[RECORDS SUPPLIED]
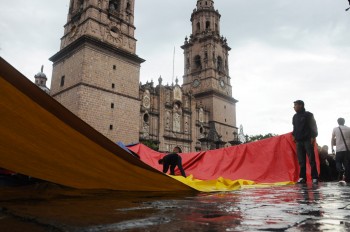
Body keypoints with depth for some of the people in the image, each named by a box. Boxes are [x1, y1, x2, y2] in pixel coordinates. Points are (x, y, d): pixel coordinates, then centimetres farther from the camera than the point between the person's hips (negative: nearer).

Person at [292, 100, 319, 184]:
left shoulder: (308, 115, 2)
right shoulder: (295, 116, 17)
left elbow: (313, 126, -2)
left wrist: (313, 137, -10)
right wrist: (294, 136, 12)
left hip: (308, 140, -5)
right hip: (299, 141, 5)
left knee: (311, 159, -5)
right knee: (301, 160, 2)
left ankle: (315, 177, -1)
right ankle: (302, 177, 4)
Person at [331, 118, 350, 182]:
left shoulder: (335, 129, 4)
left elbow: (332, 139, 9)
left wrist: (332, 148, 19)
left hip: (339, 149, -1)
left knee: (338, 162, 9)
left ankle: (341, 171, -21)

[WORK REQUIRED] The records must come back exactly, with their pictures removed.

[OUTPUT OF THE TASK]
Body keypoints with depth for some of the people in the image, each named by a box. Boxes are [x1, y1, x2, y2] in pixel coordinates. Points are (x, y, d): pixel coordinates, then centimetres farther from the camera than the point between the person's hips (negative: nearer).

Person at [292, 100, 319, 184]:
left shoulder: (308, 115, 2)
right shoulder: (295, 116, 17)
left elbow: (313, 126, -2)
left wrist: (313, 137, -10)
right wrist: (294, 136, 12)
left hip: (308, 140, -5)
right hip: (299, 141, 5)
left knee: (311, 159, -5)
right knee: (301, 160, 2)
left ankle: (315, 177, -1)
right ankle: (302, 177, 4)
Person at [331, 118, 350, 182]:
left shoulder: (335, 129, 4)
left elbow: (332, 139, 9)
left wrist: (332, 148, 19)
left hip: (339, 149, -1)
left knee: (338, 162, 9)
left ankle: (341, 171, -21)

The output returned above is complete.